Parameter example:: units='km hr-1'
Parameter example:: units='days since 2018-12-01'

calendar: str, optional

The calendar for reference time units.

The calendar may also be set after initialisation with the set_calendar method.

Parameter example:: calendar='360_day'

fill_value: optional

The fill value of the data. By default, or if set to None, the numpy fill value appropriate to the array’s data-type will be used (see numpy.ma.default_fill_value).

The fill value may also be set after initialisation with the set_fill_value method.

Parameter example:: fill_value=-999.

dtype: data-type, optional

The desired data-type for the data. By default the data-type will be inferred form the array parameter.

The data-type may also be set after initialisation with the dtype attribute.

Parameter example:: dtype=float
Parameter example:: dtype='float32'
Parameter example:: dtype=numpy.dtype('i2')

Added in version 3.0.4.

mask: optional

Apply this mask to the data given by the array parameter. By default, or if mask is None, no mask is applied. May be any scalar or array-like object (such as a list, numpy array or Data instance) that is broadcastable to the shape of array. Masking will be carried out where the mask elements evaluate to True.

This mask will applied in addition to any mask already defined by the array parameter.

mask_value: scalar array_like

Mask array where it is equal to mask_value, using numerically tolerant floating point equality.

Added in version (cfdm): 1.11.0.0

hardmask: bool, optional

If True (the default) then the mask is hard. If False then the mask is soft.

dt: bool, optional

If True then strings (such as '1990-12-01 12:00') given by the array parameter are re-interpreted as date-time objects. By default they are not.

source: optional

Convert source, which can be any type of object, to a Data instance.

All other parameters, apart from copy, are ignored and their values are instead inferred from source by assuming that it has the Data API. Any parameters that can not be retrieved from source in this way are assumed to have their default value.

Note that if x is also a Data instance then cf.Data(source=x) is equivalent to x.copy().

copy: bool, optional

If True (the default) then deep copy the input parameters prior to initialisation. By default the parameters are not deep copied.

chunks: int, tuple, dict or str, optional

Specify the chunking of the underlying dask array.

Any value accepted by the chunks parameter of the dask.array.from_array function is allowed.

By default, "auto" is used to specify the array chunking, which uses a chunk size in bytes defined by the cf.chunksize function, preferring square-like chunk shapes.

Parameter example:: A blocksize like 1000.
Parameter example:: A blockshape like (1000, 1000).
Parameter example:: Explicit sizes of all blocks along all dimensions like ((1000, 1000, 500), (400, 400)).

• WHAT YOU ARE ASKED TO DO: Change "hardmask" to "hard_mask" in the parameter documentation from "Added in version (cfdm): 1.11.0.0" up to and including "a Data instance.", and give that passage again. The records are separate material, unconnected to the parameter documentation.

• ITEMS:

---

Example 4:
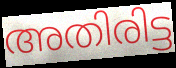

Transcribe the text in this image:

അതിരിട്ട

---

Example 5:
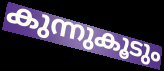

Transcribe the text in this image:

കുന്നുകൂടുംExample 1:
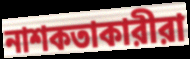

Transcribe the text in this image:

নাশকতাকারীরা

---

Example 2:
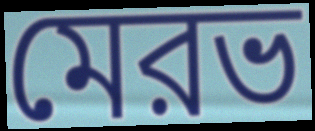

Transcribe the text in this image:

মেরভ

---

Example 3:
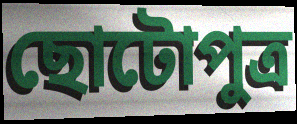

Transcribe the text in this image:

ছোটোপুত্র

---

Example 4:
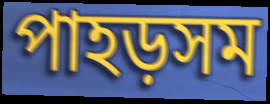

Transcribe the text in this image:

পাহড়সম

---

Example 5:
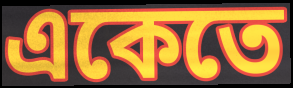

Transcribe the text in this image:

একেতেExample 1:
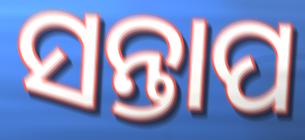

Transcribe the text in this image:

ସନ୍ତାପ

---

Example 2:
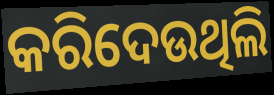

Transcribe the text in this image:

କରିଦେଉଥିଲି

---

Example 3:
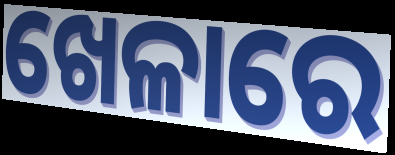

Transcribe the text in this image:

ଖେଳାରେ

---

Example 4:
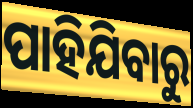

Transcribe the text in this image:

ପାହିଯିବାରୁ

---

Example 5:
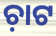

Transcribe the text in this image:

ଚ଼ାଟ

==

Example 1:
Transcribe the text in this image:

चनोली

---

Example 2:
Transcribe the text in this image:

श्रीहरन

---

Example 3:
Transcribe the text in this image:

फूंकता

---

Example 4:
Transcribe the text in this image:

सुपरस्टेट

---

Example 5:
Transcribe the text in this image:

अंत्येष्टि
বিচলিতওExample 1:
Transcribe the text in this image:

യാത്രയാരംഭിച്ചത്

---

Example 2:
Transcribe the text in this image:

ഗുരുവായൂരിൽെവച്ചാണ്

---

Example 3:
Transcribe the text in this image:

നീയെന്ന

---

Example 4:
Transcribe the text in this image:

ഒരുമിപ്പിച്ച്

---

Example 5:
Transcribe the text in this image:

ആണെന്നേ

---

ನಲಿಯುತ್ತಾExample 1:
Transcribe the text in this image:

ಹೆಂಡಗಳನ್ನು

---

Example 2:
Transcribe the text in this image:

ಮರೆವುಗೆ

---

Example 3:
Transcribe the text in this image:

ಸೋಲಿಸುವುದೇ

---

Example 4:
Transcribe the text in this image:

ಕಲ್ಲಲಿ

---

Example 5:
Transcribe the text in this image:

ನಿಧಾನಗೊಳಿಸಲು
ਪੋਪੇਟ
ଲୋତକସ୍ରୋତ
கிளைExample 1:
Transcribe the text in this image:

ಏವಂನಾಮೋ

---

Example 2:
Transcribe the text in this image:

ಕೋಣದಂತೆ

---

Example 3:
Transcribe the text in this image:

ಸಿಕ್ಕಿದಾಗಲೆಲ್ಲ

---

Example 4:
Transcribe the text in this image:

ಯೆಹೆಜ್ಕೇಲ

• TASK SOLUTION:
Added in version (cfdm): 1.11.0.0

hard_mask: bool, optional

If True (the default) then the mask is hard. If False then the mask is soft.

dt: bool, optional

If True then strings (such as '1990-12-01 12:00') given by the array parameter are re-interpreted as date-time objects. By default they are not.

source: optional

Convert source, which can be any type of object, to a Data instance.